Work to be completed:
Read the data below line by line and copy each one with "экспрессии" in it.

Task data:

------------

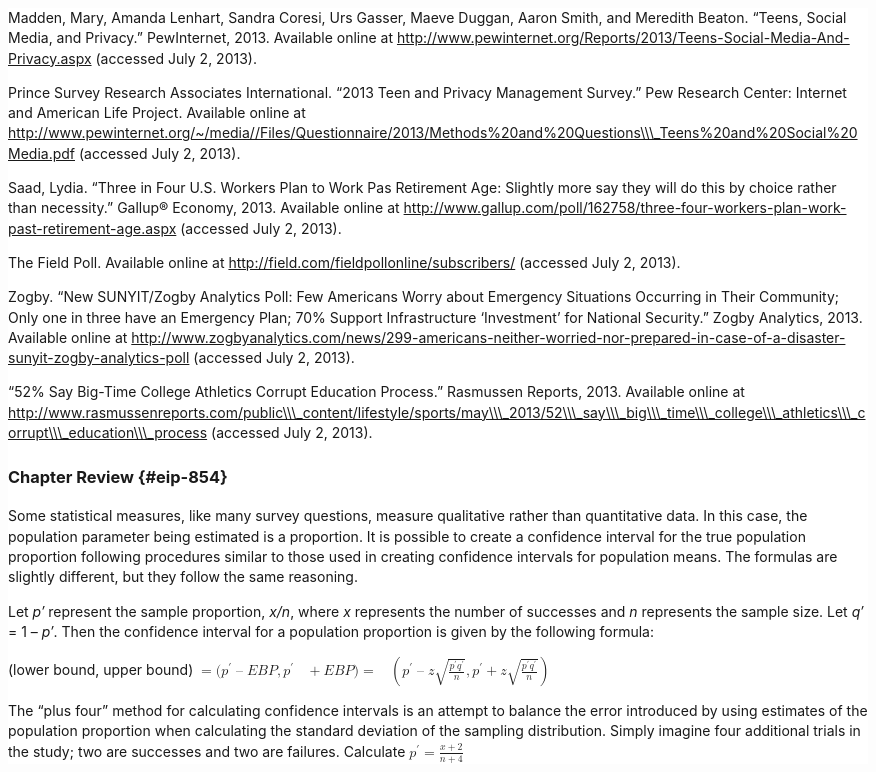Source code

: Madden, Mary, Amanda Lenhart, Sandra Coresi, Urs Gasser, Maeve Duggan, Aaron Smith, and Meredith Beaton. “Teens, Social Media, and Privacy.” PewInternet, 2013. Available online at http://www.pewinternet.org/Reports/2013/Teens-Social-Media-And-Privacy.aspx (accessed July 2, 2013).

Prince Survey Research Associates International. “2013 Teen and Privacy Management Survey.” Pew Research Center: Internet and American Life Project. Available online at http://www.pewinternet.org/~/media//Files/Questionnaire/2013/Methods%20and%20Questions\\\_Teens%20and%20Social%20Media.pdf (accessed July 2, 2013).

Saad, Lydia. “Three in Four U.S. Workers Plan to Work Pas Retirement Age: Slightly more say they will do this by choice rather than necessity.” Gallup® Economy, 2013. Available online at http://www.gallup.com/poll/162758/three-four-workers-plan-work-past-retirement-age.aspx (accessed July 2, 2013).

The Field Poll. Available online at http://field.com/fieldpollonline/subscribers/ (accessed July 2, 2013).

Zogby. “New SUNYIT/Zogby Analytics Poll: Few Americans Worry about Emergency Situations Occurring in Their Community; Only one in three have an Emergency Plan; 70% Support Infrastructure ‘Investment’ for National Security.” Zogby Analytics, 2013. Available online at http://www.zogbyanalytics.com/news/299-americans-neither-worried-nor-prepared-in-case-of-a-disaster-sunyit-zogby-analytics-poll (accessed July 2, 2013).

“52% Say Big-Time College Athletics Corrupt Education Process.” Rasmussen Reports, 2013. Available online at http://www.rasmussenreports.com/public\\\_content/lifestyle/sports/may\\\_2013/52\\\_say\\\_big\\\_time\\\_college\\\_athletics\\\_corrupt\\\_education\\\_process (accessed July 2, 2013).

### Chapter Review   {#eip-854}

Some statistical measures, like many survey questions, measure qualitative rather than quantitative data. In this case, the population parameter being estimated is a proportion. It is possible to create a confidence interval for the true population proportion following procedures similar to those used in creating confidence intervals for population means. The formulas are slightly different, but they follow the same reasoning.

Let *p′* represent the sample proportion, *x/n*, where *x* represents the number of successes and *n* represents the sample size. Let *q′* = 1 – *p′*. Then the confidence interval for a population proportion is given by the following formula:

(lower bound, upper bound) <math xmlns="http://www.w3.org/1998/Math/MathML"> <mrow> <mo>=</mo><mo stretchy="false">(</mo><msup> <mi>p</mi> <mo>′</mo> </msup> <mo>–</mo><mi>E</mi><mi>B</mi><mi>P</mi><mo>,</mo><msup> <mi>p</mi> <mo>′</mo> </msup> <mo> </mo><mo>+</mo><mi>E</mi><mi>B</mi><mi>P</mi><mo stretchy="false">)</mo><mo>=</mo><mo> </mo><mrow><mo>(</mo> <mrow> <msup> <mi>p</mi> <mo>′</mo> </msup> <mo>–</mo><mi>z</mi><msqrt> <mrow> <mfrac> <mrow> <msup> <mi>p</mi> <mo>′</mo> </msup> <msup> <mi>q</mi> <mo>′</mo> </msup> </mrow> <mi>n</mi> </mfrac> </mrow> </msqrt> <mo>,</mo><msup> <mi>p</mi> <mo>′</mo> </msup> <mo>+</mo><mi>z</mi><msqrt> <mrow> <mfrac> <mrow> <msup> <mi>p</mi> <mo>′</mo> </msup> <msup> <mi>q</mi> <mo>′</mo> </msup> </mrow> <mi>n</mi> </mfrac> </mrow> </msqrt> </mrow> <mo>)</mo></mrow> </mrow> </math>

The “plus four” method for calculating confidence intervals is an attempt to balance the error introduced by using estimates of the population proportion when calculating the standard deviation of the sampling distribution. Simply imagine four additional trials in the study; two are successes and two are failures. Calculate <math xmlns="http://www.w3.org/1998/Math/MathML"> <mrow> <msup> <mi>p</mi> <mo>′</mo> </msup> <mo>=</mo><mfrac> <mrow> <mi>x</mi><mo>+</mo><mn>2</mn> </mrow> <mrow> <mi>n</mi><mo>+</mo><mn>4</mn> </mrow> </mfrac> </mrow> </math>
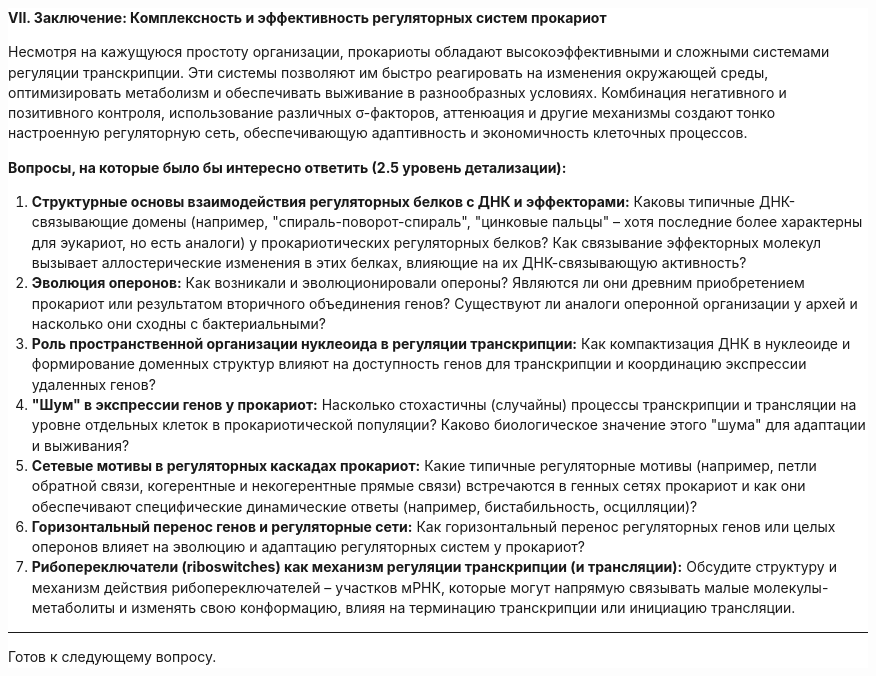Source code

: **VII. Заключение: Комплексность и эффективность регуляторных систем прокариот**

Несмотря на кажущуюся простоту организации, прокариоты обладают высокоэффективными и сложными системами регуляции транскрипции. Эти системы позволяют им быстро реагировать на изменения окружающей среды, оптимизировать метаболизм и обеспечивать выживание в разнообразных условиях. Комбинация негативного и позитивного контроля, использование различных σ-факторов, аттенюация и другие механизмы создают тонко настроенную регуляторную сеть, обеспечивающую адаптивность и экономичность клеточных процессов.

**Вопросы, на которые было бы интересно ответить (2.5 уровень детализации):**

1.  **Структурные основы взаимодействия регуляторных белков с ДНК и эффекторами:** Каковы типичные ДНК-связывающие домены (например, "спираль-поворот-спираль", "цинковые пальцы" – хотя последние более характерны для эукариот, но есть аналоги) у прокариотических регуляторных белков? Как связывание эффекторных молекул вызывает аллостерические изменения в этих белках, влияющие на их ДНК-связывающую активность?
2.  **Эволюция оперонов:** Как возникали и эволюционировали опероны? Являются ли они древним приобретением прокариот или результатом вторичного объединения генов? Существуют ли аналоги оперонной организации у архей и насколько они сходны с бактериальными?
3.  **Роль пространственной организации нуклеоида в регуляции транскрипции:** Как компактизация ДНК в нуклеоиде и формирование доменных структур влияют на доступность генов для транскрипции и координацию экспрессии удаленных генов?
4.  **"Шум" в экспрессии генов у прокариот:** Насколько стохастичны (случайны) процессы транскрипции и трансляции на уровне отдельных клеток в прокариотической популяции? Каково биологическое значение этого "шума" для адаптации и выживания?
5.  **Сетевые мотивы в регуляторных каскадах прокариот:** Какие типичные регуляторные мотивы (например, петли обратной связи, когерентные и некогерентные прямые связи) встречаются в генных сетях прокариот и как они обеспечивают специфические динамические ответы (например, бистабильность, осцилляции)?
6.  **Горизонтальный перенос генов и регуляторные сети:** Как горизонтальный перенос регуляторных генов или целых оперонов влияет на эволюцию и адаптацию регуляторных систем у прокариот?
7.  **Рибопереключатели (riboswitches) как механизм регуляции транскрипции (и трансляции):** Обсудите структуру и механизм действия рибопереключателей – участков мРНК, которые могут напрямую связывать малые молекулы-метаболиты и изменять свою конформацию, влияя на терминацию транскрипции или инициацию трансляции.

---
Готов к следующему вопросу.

------------

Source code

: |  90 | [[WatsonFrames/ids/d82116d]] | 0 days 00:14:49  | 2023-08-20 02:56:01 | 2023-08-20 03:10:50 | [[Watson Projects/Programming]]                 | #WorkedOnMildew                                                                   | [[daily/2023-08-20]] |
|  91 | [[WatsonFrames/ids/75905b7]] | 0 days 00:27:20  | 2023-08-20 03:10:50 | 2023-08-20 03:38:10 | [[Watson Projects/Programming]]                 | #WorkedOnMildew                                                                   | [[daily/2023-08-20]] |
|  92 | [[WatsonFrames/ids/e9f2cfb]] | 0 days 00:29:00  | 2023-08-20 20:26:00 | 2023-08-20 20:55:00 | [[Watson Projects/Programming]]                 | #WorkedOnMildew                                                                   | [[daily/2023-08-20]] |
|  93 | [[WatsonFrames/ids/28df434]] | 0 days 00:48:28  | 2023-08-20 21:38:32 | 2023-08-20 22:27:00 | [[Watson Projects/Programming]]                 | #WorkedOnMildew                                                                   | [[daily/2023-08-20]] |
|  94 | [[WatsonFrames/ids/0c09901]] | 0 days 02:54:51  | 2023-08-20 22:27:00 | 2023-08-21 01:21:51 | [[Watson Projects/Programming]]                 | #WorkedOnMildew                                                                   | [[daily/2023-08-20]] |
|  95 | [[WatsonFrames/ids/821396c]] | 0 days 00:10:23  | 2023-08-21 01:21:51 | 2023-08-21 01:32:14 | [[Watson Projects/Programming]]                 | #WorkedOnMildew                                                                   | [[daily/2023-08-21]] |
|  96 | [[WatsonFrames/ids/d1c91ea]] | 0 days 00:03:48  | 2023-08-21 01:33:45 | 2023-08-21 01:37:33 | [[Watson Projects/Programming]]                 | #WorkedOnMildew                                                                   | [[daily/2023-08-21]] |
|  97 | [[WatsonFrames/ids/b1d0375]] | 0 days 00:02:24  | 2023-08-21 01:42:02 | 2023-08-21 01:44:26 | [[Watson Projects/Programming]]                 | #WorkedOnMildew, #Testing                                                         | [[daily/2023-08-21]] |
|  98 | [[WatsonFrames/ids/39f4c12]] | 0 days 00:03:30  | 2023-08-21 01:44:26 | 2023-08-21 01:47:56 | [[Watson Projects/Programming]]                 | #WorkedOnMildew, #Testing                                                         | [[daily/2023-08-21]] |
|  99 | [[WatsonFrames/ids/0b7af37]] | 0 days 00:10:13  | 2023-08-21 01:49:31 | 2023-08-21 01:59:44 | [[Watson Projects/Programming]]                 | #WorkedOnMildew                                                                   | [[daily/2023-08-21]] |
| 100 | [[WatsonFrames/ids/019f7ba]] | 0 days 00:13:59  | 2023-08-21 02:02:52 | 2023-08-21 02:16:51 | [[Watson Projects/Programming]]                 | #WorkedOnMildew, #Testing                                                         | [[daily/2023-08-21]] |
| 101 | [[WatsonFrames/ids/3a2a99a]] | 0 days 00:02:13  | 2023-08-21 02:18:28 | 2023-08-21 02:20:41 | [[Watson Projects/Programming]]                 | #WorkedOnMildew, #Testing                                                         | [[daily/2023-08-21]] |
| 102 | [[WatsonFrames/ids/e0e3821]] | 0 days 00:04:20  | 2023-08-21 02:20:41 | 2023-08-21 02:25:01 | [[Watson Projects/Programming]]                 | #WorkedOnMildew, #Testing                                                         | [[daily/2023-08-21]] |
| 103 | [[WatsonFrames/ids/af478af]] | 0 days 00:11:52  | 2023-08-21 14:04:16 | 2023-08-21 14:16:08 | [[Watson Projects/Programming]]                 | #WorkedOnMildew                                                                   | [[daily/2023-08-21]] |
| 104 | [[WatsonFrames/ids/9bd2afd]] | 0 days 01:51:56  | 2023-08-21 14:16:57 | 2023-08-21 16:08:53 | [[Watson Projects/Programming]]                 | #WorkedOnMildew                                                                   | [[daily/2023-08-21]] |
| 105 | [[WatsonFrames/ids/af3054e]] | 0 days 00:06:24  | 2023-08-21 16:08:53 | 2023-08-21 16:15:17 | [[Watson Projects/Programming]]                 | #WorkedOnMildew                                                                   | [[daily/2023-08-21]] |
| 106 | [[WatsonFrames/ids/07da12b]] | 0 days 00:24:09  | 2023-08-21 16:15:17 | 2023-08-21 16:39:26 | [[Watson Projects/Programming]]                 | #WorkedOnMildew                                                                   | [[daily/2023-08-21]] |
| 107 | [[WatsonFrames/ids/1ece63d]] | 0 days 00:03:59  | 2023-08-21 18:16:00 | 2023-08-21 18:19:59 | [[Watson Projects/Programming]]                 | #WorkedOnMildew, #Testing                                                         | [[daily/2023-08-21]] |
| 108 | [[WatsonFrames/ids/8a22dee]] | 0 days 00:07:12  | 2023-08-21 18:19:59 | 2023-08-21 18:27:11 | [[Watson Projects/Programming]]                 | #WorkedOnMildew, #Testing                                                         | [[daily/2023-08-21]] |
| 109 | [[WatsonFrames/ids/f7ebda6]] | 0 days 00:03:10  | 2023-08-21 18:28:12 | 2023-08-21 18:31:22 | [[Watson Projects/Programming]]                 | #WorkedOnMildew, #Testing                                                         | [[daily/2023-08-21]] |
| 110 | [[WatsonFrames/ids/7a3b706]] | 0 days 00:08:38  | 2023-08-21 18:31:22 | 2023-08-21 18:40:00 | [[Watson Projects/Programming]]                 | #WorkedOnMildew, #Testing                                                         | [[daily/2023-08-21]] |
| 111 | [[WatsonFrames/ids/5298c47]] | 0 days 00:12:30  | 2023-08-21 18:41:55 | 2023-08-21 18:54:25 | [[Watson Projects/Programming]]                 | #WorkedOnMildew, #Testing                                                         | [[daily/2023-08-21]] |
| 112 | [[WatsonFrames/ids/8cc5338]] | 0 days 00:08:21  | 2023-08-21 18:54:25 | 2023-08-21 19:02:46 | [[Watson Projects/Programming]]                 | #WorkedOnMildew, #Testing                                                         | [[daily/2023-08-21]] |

------------

Result:
3.  **Роль пространственной организации нуклеоида в регуляции транскрипции:** Как компактизация ДНК в нуклеоиде и формирование доменных структур влияют на доступность генов для транскрипции и координацию экспрессии удаленных генов?
4.  **"Шум" в экспрессии генов у прокариот:** Насколько стохастичны (случайны) процессы транскрипции и трансляции на уровне отдельных клеток в прокариотической популяции? Каково биологическое значение этого "шума" для адаптации и выживания?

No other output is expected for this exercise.